文章にはどんな力があるだろうか?文字による表現の限界と希望。

文章にはどんな力があるだろうか?文字による表現の限界と希望。

文章の力

写真の力、アートの力、デザインの力。

それと同列にあるのが「文章の力」だと思う。

文章はどうやってとらえてもいいし、伝わったことが正義。誤読によって読者の考え方が活性化され、新たなアイデアを生み出すこともある。これこそが文章の力かなと思う。

しかし、文章でありながら、SEO対策やコンテンツマーケティングに目を向けると、そうではないことがわかる。文章に魔力が込められているのである。その本質的であるはずの文章の力をあえて抑制して、誰もがノンストレスで読み取れるような情報をただ羅列し、平均化しているだけにすぎない。

コーヒーのメリット、効能、おすすめのコーヒーといった話題はたくさん出てくるのに、コーヒーがいつ発生して、いつ頃世界に広まったのか?誰がコーヒーを最初に広めたのか?その仮説は?など、そんな話は全くと言っていいほど、目にしない。

「読者が別にその情報を知りたくないから、取り上げていない。

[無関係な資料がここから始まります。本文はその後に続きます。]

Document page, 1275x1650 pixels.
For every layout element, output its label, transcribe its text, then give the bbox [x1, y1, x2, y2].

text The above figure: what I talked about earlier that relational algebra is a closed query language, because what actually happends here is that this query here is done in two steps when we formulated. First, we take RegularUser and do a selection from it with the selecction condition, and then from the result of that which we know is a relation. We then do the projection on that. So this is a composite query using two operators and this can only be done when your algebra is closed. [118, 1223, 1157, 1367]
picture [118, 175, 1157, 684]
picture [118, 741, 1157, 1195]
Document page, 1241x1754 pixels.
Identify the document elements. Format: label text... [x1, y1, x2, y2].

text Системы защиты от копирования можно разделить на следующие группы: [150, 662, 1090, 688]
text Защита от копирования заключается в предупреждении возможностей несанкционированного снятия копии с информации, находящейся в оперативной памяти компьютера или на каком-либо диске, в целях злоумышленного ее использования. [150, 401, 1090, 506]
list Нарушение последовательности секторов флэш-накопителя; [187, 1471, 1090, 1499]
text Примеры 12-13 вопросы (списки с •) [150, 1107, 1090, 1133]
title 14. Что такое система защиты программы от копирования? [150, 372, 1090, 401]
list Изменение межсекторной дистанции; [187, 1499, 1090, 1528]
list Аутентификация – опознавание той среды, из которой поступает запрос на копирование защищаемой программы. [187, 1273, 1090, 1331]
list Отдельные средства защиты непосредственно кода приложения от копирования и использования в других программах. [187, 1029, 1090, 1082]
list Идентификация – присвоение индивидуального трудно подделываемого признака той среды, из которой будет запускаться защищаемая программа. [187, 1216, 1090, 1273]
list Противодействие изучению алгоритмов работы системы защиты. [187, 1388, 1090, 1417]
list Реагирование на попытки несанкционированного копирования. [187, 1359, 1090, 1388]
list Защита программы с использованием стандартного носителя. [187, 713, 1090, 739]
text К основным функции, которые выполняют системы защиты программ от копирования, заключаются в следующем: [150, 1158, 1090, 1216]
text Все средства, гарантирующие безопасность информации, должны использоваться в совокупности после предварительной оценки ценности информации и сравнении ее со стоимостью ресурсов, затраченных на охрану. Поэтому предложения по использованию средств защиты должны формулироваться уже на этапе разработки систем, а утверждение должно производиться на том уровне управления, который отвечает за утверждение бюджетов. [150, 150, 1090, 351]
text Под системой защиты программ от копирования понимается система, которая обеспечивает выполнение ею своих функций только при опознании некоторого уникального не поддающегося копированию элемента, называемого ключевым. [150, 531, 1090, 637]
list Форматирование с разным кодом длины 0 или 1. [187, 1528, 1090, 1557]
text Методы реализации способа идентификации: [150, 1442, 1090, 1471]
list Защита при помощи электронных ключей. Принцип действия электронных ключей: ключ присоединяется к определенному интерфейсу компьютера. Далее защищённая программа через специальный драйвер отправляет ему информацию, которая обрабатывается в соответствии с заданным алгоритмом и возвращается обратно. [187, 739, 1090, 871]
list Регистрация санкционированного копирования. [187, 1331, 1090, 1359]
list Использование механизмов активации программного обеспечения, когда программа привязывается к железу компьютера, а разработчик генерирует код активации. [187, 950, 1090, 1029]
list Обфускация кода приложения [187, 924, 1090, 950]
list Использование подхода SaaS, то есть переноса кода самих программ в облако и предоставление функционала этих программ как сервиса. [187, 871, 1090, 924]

」という屁理屈を、自信を持って言えば、みな納得してくれるだろうが、、、それすらも間違った考え方であると僕は思う。

だって、コーヒーへの解像度が低い読者が、歴史や発生年次について興味をもつのか?という話。その話を投げかけてもらえれば、興味を持って聞いてくれるだろうが、そもそも投げないのであれば、気づく経験すら生まれない。

そうして、人間は考えることを辞めて、みなが同じ知識を求めるようになってしまった。もしくは、知られてはいけないことを誰にも知らないようにと、、隠したい誰かが偏向報道をして、少しずつ情報をブラックボックスに入れているのかもしれない。

知ろうとするルートすら潰せば、「知った誰か」は、独占禁止法を無視して、億万長者になれる。そもそも誰も知らないんだから、独禁法にもならないのか。

そういうわけで、いつの日か、もしくは言葉が生まれた最初の時点から、文章の本当の力が発揮されないようになってしまった。

文字だけで表現することは限界か?いや希望がある。

文字だけで表現をすること、これに限界があるから、文章の力を蔑ろにしているのではないか?という意見があるだろう。

あの自由に読み取ってよい小説ですら、魔力を込めて執筆されていて。というか、この文章というやつをそのまま意見を伝えるツールとして使う場合には、何らかの魔力がかかっていて、文章の力が全て発揮されないわけだ。

そうなると、文章だけで表現をすることに限界を感じる。

鼻が高い。→口よりも鼻が前に出ている。→ピノキオが見て仲間だと思うくらいには。→神様が粘土遊びに勤しんでくれたおかげで。

などなど「鼻が高い」と書く場合でも、いくつか表現が見つかるはず。この中の1つを選択した時点で、一般的な読者は、その情報に脳を奪われてしまい、その光景だけを頭に思い描くことになる。

しかし、もし「神様が粘土遊び勤しんでくれたおかげで、顔の中心の突起がクオリティ高く表現されていて、友人によく褒められるわけだ。」という文章があった場合、これは、読者の偏見のコレクションによって、さまざまな形に変容する。

考えてみてほしい。あなたは友人の顔を思い浮かべるのか、架空の友人を今、頭の中で想像・創造したのか?

もし後者なら、文章の力が適切に働いているといえるだろう。

つまり、言いたいことは「文章の力は読者の能力によって決まる」ということ。これを解釈し、読者を信じて難しい言葉を使うのもありだろうし、読者は信じられないから平均化された情報を提供するのもありだろう。

現在のSEOは圧倒的後者であるが、それはつまらないよなと思う。